Pinchuk, one of Ukraine’s wealthiest oligarchs and the son-in-law of former President Leonid Kuchma, is one of the country’s highest-profile businessmen. He gained a reputation in Ukraine for being one of the country’s most influential, pro-Western oligarchs.

Worth an estimated $1.52 billion by Forbes, he gained a reputation in Ukraine for being one of the country’s most influential, pro-Western oligarchs.

Pinchuk served as a member of the Verkhovna Rada, Ukraine’s parliament, from 1998-2006. He made most of his fortune in the 1990s as the owner and founder of Interpipe Group, one of Ukraine’s largest metallurgical companies.

Pinchuk has come under public criticism since the outbreak of hostilities between Kyiv and Moscow in 2014, owing to the fact that two of Interpipe’s main customers are Russian-state owned energy giants Gazprom and Rosneft.

He has countered those arguments by pointing to his foundation’s active work in fighting against the spread of AIDS and HIV in Ukraine and the praise he received for his philanthropic work and support for the arts both at home and abroad.

The New York Times reported in August that Pinchuk is widely known to have donated substantial sums to the Clinton Foundation in years past. According to the report, he gave between $10 and $25 million to the Clintons and allowed the former First Family to use his private jet on at least one occasion.

The Clinton family and Trump have both had relationships with Pinchuk for several years. Bill and Hillary Clinton have both spoken at previous Yalta European Strategy conferences and Pinchuk has been an occasional guest at exclusive gatherings hosted by the Clintons for large donors.

For over a year from Sept. 2011-Nov. 2012, a former Clinton political consultant and advisor to the Pinchuk Foundation, Douglas Schoen, arranged several meetings with State Department officials on behalf of and with Pinchuk while Hillary served as Obama’s Secretary of State.

According to Thomas Weihe, chairman of the Pinchuk Foundation, Trump and Pinchuk first met in New York several years ago, when he first made an offer to Trump to speak at the Yalta forum, Weihe told U.S. news site Buzzfeed.

“The payment to President-elect Trump’s foundation was in support of a video link appearance at a conference called Yalta European Strategy Annual Meeting, which the Victor Pinchuk Foundation and Yalta European Strategy (YES) — an NGO founded by Mr. Pinchuk — organize annually in September in Ukraine,” Weihe wrote in an email to BuzzFeed. “Mr. Pinchuk had met Mr. Trump some years ago in New York, this is how the invitation for Mr. Trump to speak at the (Kyiv) meeting came about,” he added.

The revelation that Trump received a hefty speaking fee from a well-connected foreign national opens the door to accusations that Trump also took part in the same sort of “pay-for-play” schemes that dogged Hillary Clinton during the campaign.

In addition to the controversy surrounding the Pinchuk payment, Trump’s charitable foundation is in hot water with the U.S.’ internal revenue services for what the federal agency called “self-dealing “ – confidential payments to foundation insiders that the IRS calls “disqualified persons.”

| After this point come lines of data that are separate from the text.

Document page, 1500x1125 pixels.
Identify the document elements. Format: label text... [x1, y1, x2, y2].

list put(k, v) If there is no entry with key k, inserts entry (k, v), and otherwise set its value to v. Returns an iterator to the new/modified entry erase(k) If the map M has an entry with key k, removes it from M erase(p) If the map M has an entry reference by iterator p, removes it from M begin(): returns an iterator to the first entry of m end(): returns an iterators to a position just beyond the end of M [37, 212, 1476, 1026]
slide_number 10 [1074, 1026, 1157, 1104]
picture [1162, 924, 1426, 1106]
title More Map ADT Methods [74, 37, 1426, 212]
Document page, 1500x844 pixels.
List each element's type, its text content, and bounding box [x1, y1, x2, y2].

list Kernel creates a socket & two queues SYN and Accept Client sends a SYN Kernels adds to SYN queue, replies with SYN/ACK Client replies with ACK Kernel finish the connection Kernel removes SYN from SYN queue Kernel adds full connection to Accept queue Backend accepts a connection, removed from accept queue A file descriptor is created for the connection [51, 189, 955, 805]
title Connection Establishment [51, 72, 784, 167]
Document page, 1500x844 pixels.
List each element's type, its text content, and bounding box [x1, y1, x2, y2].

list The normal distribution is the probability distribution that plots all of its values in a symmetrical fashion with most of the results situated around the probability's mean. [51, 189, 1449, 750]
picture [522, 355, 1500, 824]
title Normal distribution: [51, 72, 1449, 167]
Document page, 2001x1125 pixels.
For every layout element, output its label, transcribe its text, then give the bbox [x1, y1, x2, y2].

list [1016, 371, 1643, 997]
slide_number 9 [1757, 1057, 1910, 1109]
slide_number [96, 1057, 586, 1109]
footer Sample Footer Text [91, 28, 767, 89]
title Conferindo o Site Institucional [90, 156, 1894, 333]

The Internal Revenue Service claims Trump’s charity broke the law by allowing non-profit organization leaders and their families to us the foundation’s money for personal or professional use. In IRS documents posted on the non-profit tracking site, GuideStar, the Trump Foundation admitted that it had transferred assets to an unidentified “disqualified person” – likely Trump, himself, or a member of his family.

Trump’s refusal to disclose his personal tax returns or shed light on his previous business dealings has set off alarm bells in Washington, D.C., as concerns over a major conflict of interest continue to mount in the weeks leading up to Trump’s inauguration as the country’s chief executive.